===== Extracted text

Huave language

Huave (also spelled Wabe) is a language isolate spoken by the indigenous Huave people on the Pacific coast of the Mexican state of Oaxaca. The language is spoken in four villages on the Isthmus of Tehuantepec, in the southeast of the state, by around 18,000 people.

The Huave people of San Mateo del Mar – who call themselves Ikoots, meaning “us” – refer to their language as ombeayiiüts, meaning “our language”.

In San Francisco del Mar, the corresponding terms are Kunajts (“us”) and umbeyajts (“our language”).

The term “Huave” is thought to come from the Zapotec languages, meaning “people who rot in the humidity”, according to the 17th-century Spanish historian Burgoa. However, Martínez Gracida (1888) claims the meaning of the term means ‘many people’ in Isthmus Zapotec, interpreting hua as “abundant” and be as a shortened form of binni (“people”). The etymology of the term will require further investigation. Neither of the above etymologies are judged plausible by Isthmus Zapotec speakers.

==========

List of tasks
A. In the Huave language text, about how many people speak the language?
B. Copy the Huave language text from "Huave (also spelled" to "around 18,000 people.", switching "villages" for "towns".
The lines that come next have nothing to do with the Huave language text.

===== Given entries

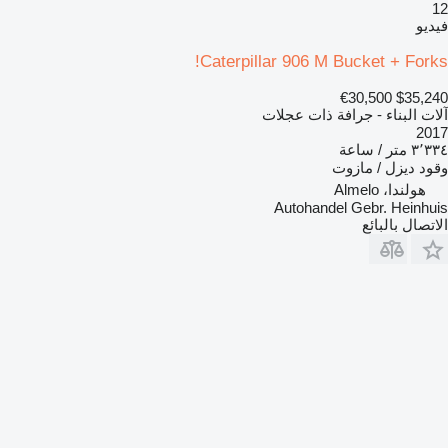
12
فيديو
Caterpillar 906 M Bucket + Forks!
€30,500
$35,240
آلات البناء - جرافة ذات عجلات
2017
٣٬٣٣٤ متر / ساعة
وقود
ديزل / مازوت
هولندا، Almelo
Autohandel Gebr. Heinhuis
الاتصال بالبائع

==========

Answer section
A. Around 18,000 people.

B.
Huave (also spelled Wabe) is a language isolate spoken by the indigenous Huave people on the Pacific coast of the Mexican state of Oaxaca. The language is spoken in four towns on the Isthmus of Tehuantepec, in the southeast of the state, by around 18,000 people.